The head of Local Government New Zealand says structural failings identified in a report into Christchurch City Council are not widespread.
Council chief executive Tony Marryatt resigned on Friday after accepting responsibility for the loss of the council's accreditation to issue building consents.
An investigation by former LGNZ chief executive Peter Winder found the council to be a hierarchical organisation where departments operated within tight silos, with staff referring upwards to their immediate manager who failed to pass on the information.
Mr Yule says the problems affecting the Christchurch council do exist elsewhere but are not common.
He says a new generation of chief executives who are well-trained and well educated are replacing an older one.
"They have a far broader set of skills, because being a chief executive in the local government sector is now considered quite a good job. Years ago I'm not sure it was and it was limited to quite a narrow range of people."
Mr Yule says there had been concern for years about the Christchurch Council's structural set up.
Multiple problems identified
The independent report into Mr Marryatt identified multiple problems in the council resulting in the loss of the right to issue building consents.
The council ordered the review in July to investigate possible failures by Mr Marryatt.
The report found there were many long-standing systematic failures which led to the loss of accreditation. But, it said, Mr Marryatt must accept some responsibility given his position.
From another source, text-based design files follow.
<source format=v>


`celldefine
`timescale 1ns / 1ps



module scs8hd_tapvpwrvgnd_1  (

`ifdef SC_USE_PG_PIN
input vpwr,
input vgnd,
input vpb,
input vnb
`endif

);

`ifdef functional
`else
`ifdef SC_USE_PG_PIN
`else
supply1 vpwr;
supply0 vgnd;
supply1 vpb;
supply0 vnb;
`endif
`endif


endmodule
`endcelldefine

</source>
Mr Marryatt said he was not made aware of the consenting problems until May. The report said it was it was too late to fix the problems when the council became aware of them but if Mr Marryatt had pursued the issues in May, a key part of the damage done to the council's reputation would have been significantly reduced.
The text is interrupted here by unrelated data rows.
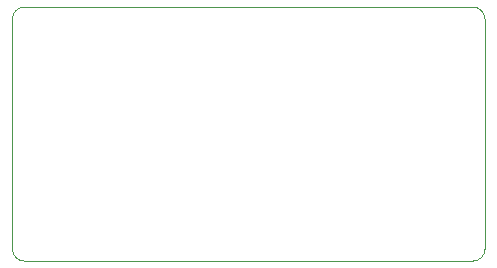
<source format=gbr>
%TF.GenerationSoftware,KiCad,Pcbnew,9.0.2*%
%TF.CreationDate,2025-07-23T23:09:01-07:00*%
%TF.ProjectId,3pdt-pwr-breakout-neg-V2,33706474-2d70-4777-922d-627265616b6f,rev?*%
%TF.SameCoordinates,Original*%
%TF.FileFunction,Profile,NP*%
%FSLAX46Y46*%
G04 Gerber Fmt 4.6, Leading zero omitted, Abs format (unit mm)*
G04 Created by KiCad (PCBNEW 9.0.2) date 2025-07-23 23:09:01*
%MOMM*%
%LPD*%
G01*
G04 APERTURE LIST*
%TA.AperFunction,Profile*%
%ADD10C,0.100000*%
%TD*%
G04 APERTURE END LIST*
D10*
X87500000Y-71500000D02*
G75*
G02*
X86500000Y-72500000I-1000000J0D01*
G01*
X86500000Y-72500000D02*
X48500000Y-72500000D01*
X48500000Y-72500000D02*
G75*
G02*
X47500000Y-71500000I0J1000000D01*
G01*
X48500000Y-51000000D02*
X86500000Y-51000000D01*
X47500000Y-71500000D02*
X47500000Y-52000000D01*
X87500000Y-52000000D02*
X87500000Y-71500000D01*
X86500000Y-51000000D02*
G75*
G02*
X87500000Y-52000000I0J-1000000D01*
G01*
X47500000Y-52000000D02*
G75*
G02*
X48500000Y-51000000I1000000J0D01*
G01*
M02*

</source>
The report also said he must have been aware of the challenges of implementing a new IT system, which was a major contributing factor to the loss of accreditation.
It also cited a lack of effective project management, inadequate resourcing and a silo mentality in council departments, with staff referring problems to their immediate managers who failed to pass on the information.
The report said identifying the gravity of the situation could have been as simple as Mr Marryatt making a call to the accreditation body and asking what was going on.
If Mr Marryatt had passed on a full and realistic assessment of the council's position to councillors, neither mayor Bob Parker nor councillor Sue Wells would have been put in the position of telling the public that things would be resolved, only to then have the accreditation revoked.
The report further stated if council had good business practices and adequate management systems in place, it would still be an accredited building consent authority.
The report notes that the failures need to be seen in the light of the pressure that the organisation was under following the earthquakes.
It said Mr Marryatt did not accept the failings are a result of incompetence, negligence or carelessness on his part, rather that he saw them as a consequence of the unprecedented challenges faced by the council and the need for him to prioritise efforts on other matters.
The report concluded there was no single act of negligence identified with Mr Marryatt.